Post by seymour » Thu Feb 28, 2013 9:26 pm

Bump. I came across more oats-in-brewing historical evidence:

Quoted from Beer in the Middle Ages and the Renaissance by Richard W. Unger, p.160

TABLE 6. PROPORTIONS OF GRAINS FOR THE PRODUCTION OF BEER,
THIRTEENTH THROUGH SIXTEENTH CENTURY, IN PERCENTAGES


Town ......................Date.......Wheat.....Oats.......Barley
London.....................1286.......17..........66..........17
Nuremberg................1305.................................100
Ghent......................1300s......50.......................50
Lier (kuit).................1440.......43..........35..........22
Lier (hop)..................1440.......20..........60..........20
Brusselsn (wagebaard)...1447.......27..........46..........27
Hamburg...................1462......10........................90
Lille........................c.1500.....23..........45..........32
London.....................1502?......14..........14..........72*
Bavaria.....................1516................................100
Antwerp (kuit).............1518......73..........15..........12
Antwerp (klein)............1518......13..........47..........40
Lille.........................1546......12..........70..........18‡
Hannover...................1526......33.......................67†
Antwerp (kuit).............1536.......8...........49..........43
Antwerp (knol).............1536......18..........45...........37
Antwerp (half stuuyvers)..1536......18..........40..........42
Antwerp (cleyn bier).......1530s.....13.........47...........40
Antwerp (strong)...........1530s.....20.........40...........40
Lille..........................1546..................20...........80‡
Hamburg (Weissbier)......1500s.....10.......................90

Sources: Arnold, Chronicle (Customs of London), 247; Bing, Hamburgs Bierbrauerei, 254; Bracker, "Hopbier uit Hamburg," 29; Campbell et al., A Medieval Capital and Its Grain Supply, 205-6; DuPlessis, Lille and the Dutch Revolt, 124 n. 13; Lŏhdefink, Die Entwicklung der Brauergilde, 18; Maitland, Domesday Book and Beyond, 440; Peeters, "Introduction," in combined facsimile edition of Lis and Buys; Soly, "De Brouwerijenonderneming van Gilbert van Schoonbeke," 340-44; Uytven, "Haarlemmer hop," 345.

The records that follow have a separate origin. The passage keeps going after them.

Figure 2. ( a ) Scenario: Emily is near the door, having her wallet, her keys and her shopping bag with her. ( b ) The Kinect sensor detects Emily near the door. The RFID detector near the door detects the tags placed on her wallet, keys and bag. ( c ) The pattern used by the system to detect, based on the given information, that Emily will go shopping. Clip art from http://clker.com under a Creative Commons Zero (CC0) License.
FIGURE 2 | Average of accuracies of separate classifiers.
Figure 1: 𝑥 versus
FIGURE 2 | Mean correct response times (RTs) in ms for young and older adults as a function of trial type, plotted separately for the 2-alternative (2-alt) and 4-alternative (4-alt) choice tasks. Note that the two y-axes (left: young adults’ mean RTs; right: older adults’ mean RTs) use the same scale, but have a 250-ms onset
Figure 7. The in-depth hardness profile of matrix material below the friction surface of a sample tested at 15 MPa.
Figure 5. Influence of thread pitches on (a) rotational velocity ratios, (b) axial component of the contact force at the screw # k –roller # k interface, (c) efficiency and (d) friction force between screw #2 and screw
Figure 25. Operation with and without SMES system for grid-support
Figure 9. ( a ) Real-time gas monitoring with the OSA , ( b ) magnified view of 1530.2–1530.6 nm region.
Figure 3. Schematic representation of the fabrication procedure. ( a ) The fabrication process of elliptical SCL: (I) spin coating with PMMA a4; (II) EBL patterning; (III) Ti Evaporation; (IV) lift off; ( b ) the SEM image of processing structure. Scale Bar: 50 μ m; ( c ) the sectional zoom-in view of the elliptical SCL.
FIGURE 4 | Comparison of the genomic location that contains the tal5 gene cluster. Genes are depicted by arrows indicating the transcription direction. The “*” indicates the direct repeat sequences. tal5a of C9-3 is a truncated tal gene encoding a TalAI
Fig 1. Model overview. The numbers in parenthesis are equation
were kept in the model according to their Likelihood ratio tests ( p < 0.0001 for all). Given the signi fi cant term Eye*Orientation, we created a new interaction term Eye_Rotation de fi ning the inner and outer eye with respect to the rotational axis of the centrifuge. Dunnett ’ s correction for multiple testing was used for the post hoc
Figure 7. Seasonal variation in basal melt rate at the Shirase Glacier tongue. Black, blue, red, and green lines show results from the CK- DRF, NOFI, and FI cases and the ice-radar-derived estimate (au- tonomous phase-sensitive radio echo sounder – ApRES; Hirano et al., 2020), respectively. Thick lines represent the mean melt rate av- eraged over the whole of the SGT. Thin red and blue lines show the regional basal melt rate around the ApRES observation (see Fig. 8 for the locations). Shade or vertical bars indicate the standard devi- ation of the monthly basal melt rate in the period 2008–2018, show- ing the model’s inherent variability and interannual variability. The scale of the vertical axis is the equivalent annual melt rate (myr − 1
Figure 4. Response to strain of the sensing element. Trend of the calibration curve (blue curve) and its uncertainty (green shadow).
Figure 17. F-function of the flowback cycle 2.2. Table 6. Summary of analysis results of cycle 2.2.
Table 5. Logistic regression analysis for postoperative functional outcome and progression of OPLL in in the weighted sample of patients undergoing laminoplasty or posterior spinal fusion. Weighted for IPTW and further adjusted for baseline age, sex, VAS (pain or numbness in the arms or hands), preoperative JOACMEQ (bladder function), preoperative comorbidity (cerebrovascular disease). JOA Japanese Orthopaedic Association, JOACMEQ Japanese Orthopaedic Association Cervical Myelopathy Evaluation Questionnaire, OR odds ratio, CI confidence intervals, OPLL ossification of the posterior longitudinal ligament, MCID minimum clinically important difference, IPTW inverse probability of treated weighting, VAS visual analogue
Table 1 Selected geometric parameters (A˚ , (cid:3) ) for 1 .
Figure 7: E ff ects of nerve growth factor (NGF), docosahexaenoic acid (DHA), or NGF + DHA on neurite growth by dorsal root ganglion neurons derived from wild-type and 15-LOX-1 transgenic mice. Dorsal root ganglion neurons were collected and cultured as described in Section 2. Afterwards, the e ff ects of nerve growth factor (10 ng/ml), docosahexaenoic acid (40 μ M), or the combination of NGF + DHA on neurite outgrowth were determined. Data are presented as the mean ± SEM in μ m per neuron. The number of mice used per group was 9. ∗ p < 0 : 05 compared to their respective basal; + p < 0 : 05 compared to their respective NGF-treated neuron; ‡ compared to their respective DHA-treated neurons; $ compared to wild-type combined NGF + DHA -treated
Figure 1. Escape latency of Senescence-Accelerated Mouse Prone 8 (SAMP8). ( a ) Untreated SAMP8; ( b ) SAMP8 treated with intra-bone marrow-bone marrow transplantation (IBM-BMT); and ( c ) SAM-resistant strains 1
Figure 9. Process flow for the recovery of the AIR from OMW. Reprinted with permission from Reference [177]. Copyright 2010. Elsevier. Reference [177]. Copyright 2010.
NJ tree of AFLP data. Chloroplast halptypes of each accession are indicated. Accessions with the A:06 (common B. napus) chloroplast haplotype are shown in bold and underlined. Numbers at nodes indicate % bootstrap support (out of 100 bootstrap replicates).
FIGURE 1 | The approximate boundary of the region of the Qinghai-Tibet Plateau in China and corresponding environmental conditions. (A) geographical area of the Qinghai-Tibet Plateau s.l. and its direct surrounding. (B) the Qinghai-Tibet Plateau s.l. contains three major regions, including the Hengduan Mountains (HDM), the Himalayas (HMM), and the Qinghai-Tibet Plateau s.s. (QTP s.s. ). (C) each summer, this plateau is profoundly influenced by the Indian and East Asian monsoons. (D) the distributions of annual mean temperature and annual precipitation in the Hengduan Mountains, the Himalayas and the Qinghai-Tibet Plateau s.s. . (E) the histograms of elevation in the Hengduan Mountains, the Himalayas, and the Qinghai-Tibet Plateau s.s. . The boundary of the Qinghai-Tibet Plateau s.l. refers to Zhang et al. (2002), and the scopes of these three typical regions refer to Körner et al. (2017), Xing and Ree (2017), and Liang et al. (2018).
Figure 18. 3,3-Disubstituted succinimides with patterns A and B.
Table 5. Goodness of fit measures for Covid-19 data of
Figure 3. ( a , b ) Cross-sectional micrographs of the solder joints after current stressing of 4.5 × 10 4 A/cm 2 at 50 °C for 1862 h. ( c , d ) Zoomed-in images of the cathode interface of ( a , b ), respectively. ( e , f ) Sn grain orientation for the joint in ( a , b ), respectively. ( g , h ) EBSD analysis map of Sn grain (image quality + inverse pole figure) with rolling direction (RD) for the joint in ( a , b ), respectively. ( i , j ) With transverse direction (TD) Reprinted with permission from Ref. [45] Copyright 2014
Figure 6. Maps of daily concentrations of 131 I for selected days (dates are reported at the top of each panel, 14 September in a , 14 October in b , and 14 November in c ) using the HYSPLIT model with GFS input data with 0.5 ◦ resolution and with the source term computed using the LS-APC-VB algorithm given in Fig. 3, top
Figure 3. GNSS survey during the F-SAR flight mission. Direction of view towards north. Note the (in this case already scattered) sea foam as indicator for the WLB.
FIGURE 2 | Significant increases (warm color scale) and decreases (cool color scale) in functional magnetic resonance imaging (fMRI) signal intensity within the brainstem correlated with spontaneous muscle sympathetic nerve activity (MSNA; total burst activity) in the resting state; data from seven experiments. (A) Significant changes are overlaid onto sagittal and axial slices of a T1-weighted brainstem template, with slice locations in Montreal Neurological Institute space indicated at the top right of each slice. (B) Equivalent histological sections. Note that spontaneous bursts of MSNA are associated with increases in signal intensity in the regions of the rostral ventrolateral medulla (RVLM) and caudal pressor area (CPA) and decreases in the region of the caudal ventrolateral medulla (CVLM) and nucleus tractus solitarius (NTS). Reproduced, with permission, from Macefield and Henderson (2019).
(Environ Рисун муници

*Called "malte" by Arnold and presumably barley malt
Said to be in the Hamburg style.
Temporary restrictions to meet grain shortages.

Matt12398

Re: Mini mash stout recipe help

Post by Matt12398 » Fri Mar 01, 2013 2:17 pm

seymour wrote: Bring to mind the way your 100% oatmeal breakfast porridge tastes: creamy, sticky, filling, soft, chewy, well-rounded mouthfeel, etc. Oats lend the same thing to your beer, and is most noticeable in the form of thicker, long-lasting foam, stickier "Belgian lace" on the sides of the glass, creamier and more well-rounded mouthfeel, longer-lasting soft aftertaste, etc.
You could start up a premium rate phone line using language like that.